By Zhang Junrong | 2015-10-16 | Hits:
(Chinese Social Sciences Today)

Boeing executives lead President Xi Jinping on a factory tour.


Thirty-six years have passed since China and the US established diplomatic relations. At the invitation of US President Barack Obama, Chinese President Xi Jinping paid a state visit to the US from Sept. 22 to 25. How should the world understand this event? What is the future direction of China-US relations? Sun Zhe, professor at the Institute of Modern International Relations at Tsinghua University, shared his insights with Chinese Social Sciences Today (CSST).

CSST: President Xi talked about how to forge a “new type of major-country relations” between China and the US while giving a speech in Seattle on Sept. 22. He said the first and foremost challenge is to “correctly understand each other’s strategic intent.” Why is strategic reassurance so important to China-US relations?

Sun: Unsurprisingly, there is mutual suspicion between China and the US, which is related to a lack of understanding of each other’s history and culture.

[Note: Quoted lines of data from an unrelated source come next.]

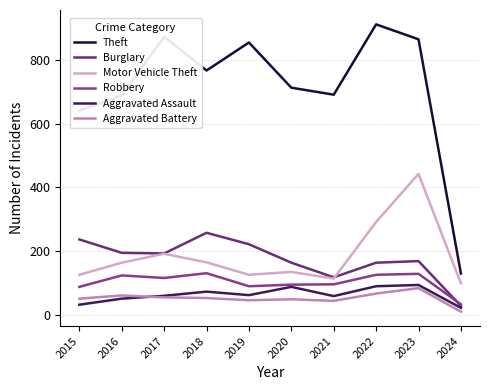

In Burglary, how many points are lower than both neighbors (excluding endpoints)?

2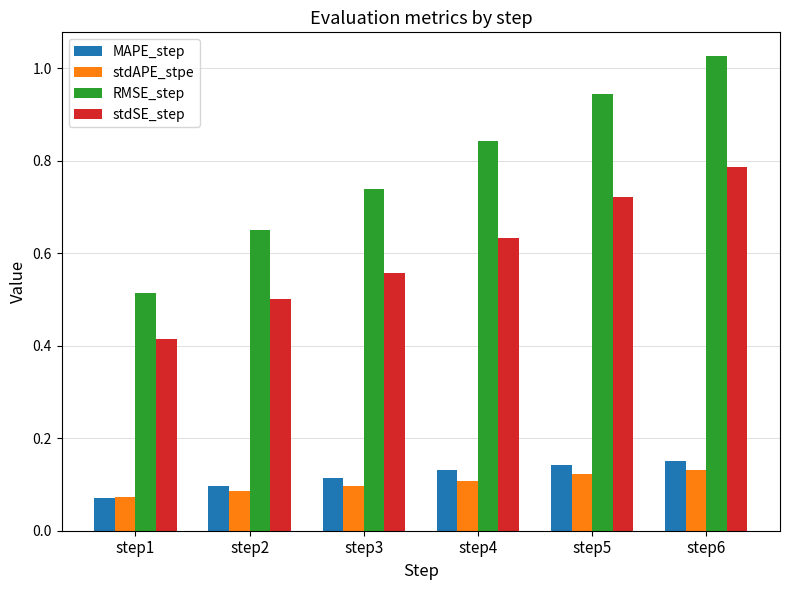

The stdAPE_stpe series shows 0.1 at step4. True or false?

True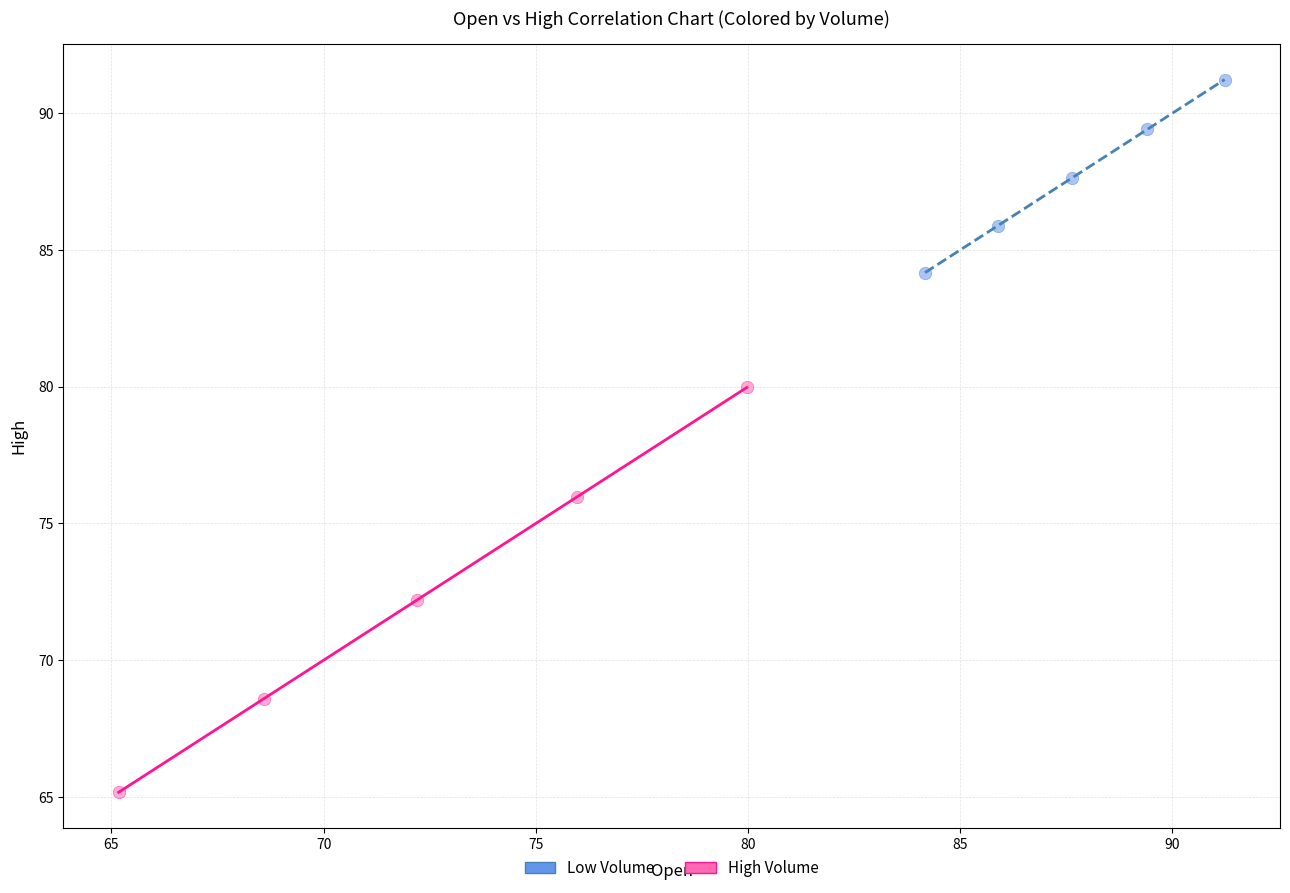

Which series contains the highest Y value?

Low Volume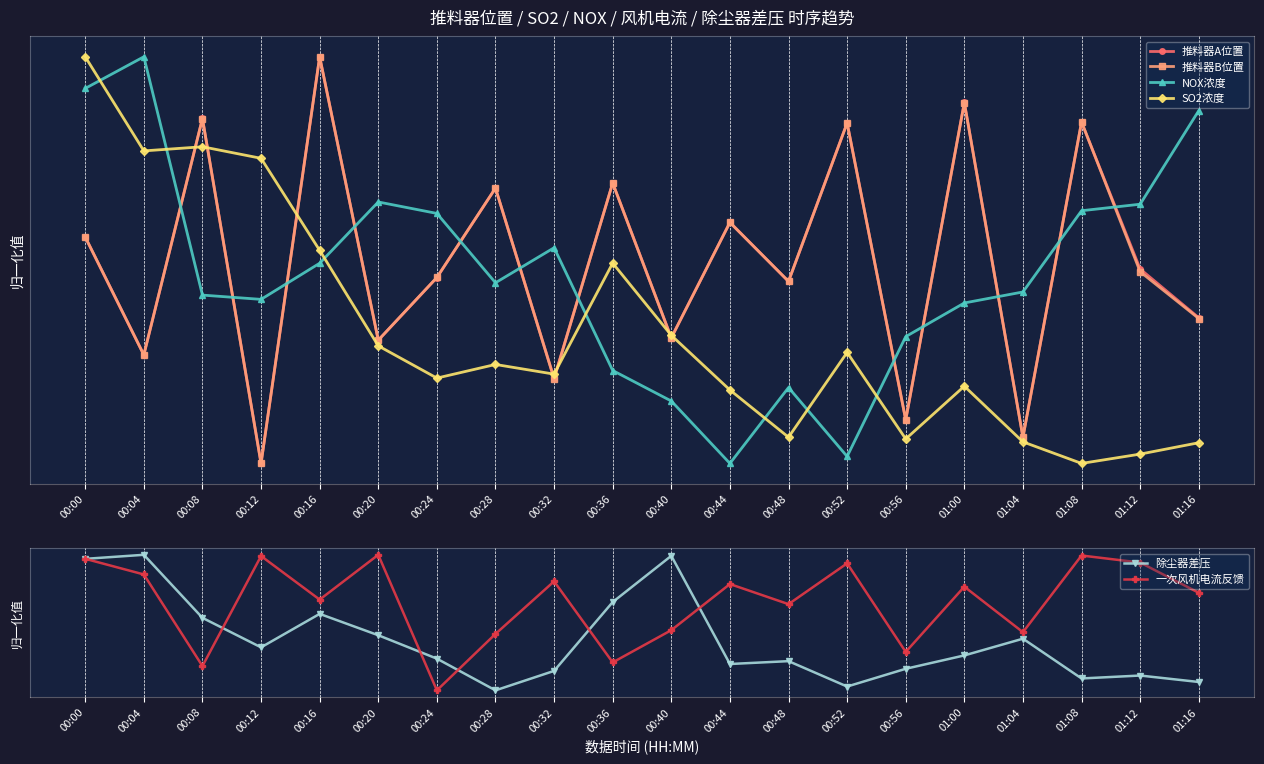

Which series ends up on top after the final intersection of NOX浓度 and SO2浓度?

NOX浓度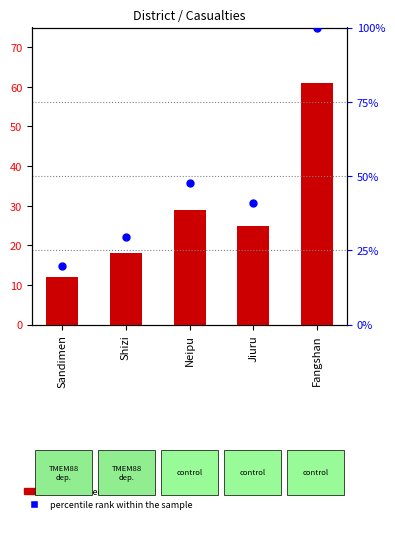

Which series has the largest Y range (max minus min)?

percentile rank within the sample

Moreover, the two countries have completely different political systems, which may partly explain why we think in different ways. Hopefully, President Xi’s visit can close the gap between China and the US public and inform the latter of what is going on here.

CSST: China and America have been cooperating with each other on various fronts. How are things going? Where are we now?

Sun: To evaluate bilateral cooperation, we need to avoid parochialism and approach the status-quo of China-US relations from a holistic perspective. There are four dimensions of China-US relations.

First of all, there are active and extensive people-to-people exchanges between the two countries. In 2014, a total of 4.3 million Chinese and US citizens visited each other’s country. Second, the cooperation between China and the US is substantive, involving science and technology, culture and even military sectors. In 2014, the two countries signed a set of agreements concerning climate change. Nonetheless, since China has already become the second-largest economy in the world, we cannot evade the fact that there is intense competition between the two countries. Moreover, seeds of conflict are inherent in China-US relations. For example, there are territorial disputes regarding the South China Sea and Diaoyu Island, yet they should be classified as “limited conflicts.” To avoid blind optimism or pessimism, we need to take into account all four dimensions.

CSST: The China-US Bilateral Investment Treaty (BIT) has attracted global attention. What are the new fronts for further cooperation between the two countries?

Sun: The negotiations over the BIT are expected to come to a successful conclusion by the end of this year. A milestone in bilateral trade and economic cooperation, it is no less important than China’s entry into the WTO and attainment of permanent normal trade relations from the US. During his state visit, President Xi met many business leaders from e-commerce, Internet and aerospace manufacturing sectors, such as top executives from the Boeing Company, forecasting a new era of bilateral cooperation in high-tech sectors.

CSST: As the world becomes increasingly flat, China-US relations are crucial not only to the two countries but to the international community.

Sun: Indeed, when we think about China-US relations, we should think globally. Japan, the Korean Peninsula, a weakened and unstable Europe—they all have a direct influence on China-US relations. In addition, it is worth pondering what kind of roles China and the US should play in the Middle East, Africa and Latin America. Leaders of the two countries need to keep in mind a grand vision and reach out for full-spectrum diplomacy.


Zhang Junrong is a reporter at the Chinese Social Sciences Today.